Development of statistical models for optimizing the performance of the electrostatic filter in a waste to energy plant
Examensarbete för masterexamen
Process data for an electrostatic precipitator (ESP) from Uddevella Energi AB is measured with one-hour resolution. There are 23 predictors which are ash concentrations, steam productions, voltages, currents, flue gas properties (volumetric flowrate, temperature, pressure, oxygen, and water content), and exhaust gas compositions (HCl, CO, NOX, CO2 and SO2). The data is preprocessed by removing outliers using standard deviation method and Mahalanobis distance, resulting in 3 different scenarios (s1, s2, and s3). To avoid overfitting, data in each scenario is split into training and test sets for 7 cases having different amount of data in training and test set (i.e., the training/test set percentages of data were: 50-50, 55-45, 60-40, 65-35, 70-30, 75-25, and 80-20). The main predictive models are linear regression and support vector machines (SVM). Each of them is additionally applied with principal component analysis (PCA) and partial least squares (PLS) for dimensionality reduction. Thus, there are 6 models in total (i.e., Linear regression, Principal component regression (PCR), Partial-least square regression (PLSR), SVM, SVM with PCA, and SVM with PLS). From investigation, scenario 2 with outliers removed by standard deviation method gives the best performance in most cases. For the prediction trend, linear regression, PCR and PLSR models have bad prediction at very low and very high efficiency. With all 23 predictors, SVM with PLS give the best prediction trend among 6 models, and case 65-35 provides the best performance with RMSE of 0.0035, R2 of 0.86, MARE of 0.26% and MaxARE of 1.45%. Feature selection is performed to improve the models. The best predictor combination to be removed is CO2, SO2, H2O, HCl, CO, O2wet, Pin, and NOX, leaving 15 predictors for the models. Unusual trend of SVM and SVM with PCA from using all predictors is reduced or even disappeared, while all models get improved when this reduced set of 15 predictors is used.

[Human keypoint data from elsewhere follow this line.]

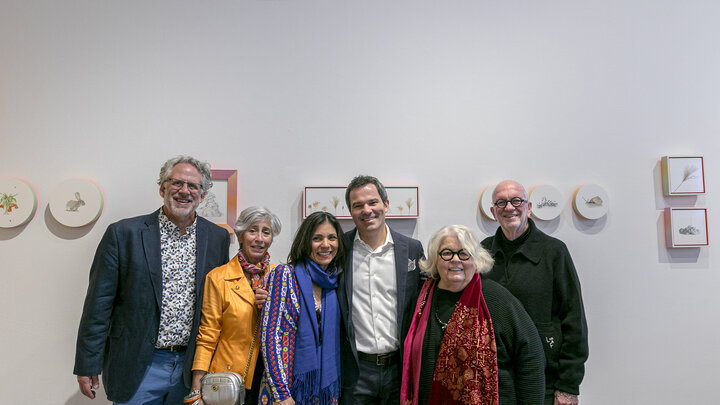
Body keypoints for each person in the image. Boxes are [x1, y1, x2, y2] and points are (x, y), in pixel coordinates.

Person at [73, 156, 231, 403]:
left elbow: (222, 299)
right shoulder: (123, 234)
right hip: (138, 364)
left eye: (193, 186)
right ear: (162, 188)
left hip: (192, 368)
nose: (184, 191)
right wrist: (87, 363)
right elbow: (98, 304)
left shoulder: (218, 238)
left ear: (202, 196)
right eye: (176, 182)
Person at [400, 225, 545, 405]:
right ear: (435, 259)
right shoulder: (421, 300)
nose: (455, 260)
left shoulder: (498, 301)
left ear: (476, 259)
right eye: (446, 253)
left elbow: (531, 358)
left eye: (464, 253)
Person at [483, 180, 589, 405]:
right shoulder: (483, 252)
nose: (509, 207)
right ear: (493, 212)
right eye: (501, 202)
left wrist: (568, 386)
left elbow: (574, 319)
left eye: (516, 201)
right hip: (495, 379)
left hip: (545, 379)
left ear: (528, 207)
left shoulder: (554, 251)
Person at [337, 175, 425, 404]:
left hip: (399, 369)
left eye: (372, 202)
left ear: (386, 204)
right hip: (356, 372)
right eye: (358, 205)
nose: (367, 210)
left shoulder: (412, 249)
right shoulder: (339, 249)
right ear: (350, 211)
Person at [188, 206, 282, 405]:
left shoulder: (281, 277)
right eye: (252, 230)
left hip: (272, 378)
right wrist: (196, 388)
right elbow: (208, 333)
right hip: (230, 379)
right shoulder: (218, 277)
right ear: (240, 235)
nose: (259, 238)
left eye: (266, 232)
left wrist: (273, 307)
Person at [259, 211, 347, 405]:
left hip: (324, 393)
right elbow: (269, 335)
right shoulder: (285, 275)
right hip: (285, 390)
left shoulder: (336, 281)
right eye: (317, 238)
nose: (326, 245)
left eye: (332, 238)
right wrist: (282, 394)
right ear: (306, 241)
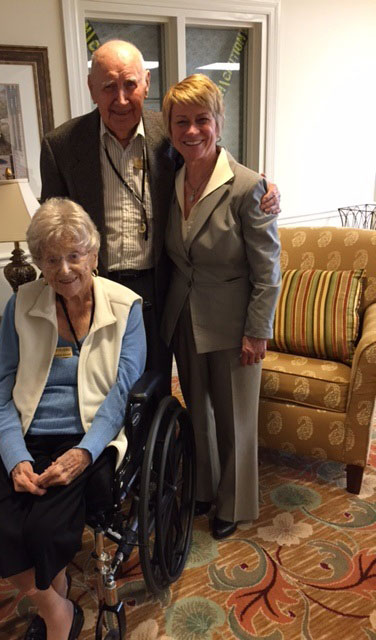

SVM with PCA model gives best performance for all splitting cases with 15 predictors and case 50-50 provides the best indicator values with the lowest RMSE of 0.0029, highest R2 of 0.9161, lowest MARE of 0.19% and MaxARE of 1.94%. Thus, SVM with PCA model with 15 predictors using scenario 2 and case 50-50 is recommended for ESP efficiency prediction.
Electrostatic precipitator (ESP) , Linear Regression , Support Vector Machines (SVM) , Principal Component Analysis (PCA) , Partial Least Square (PLS)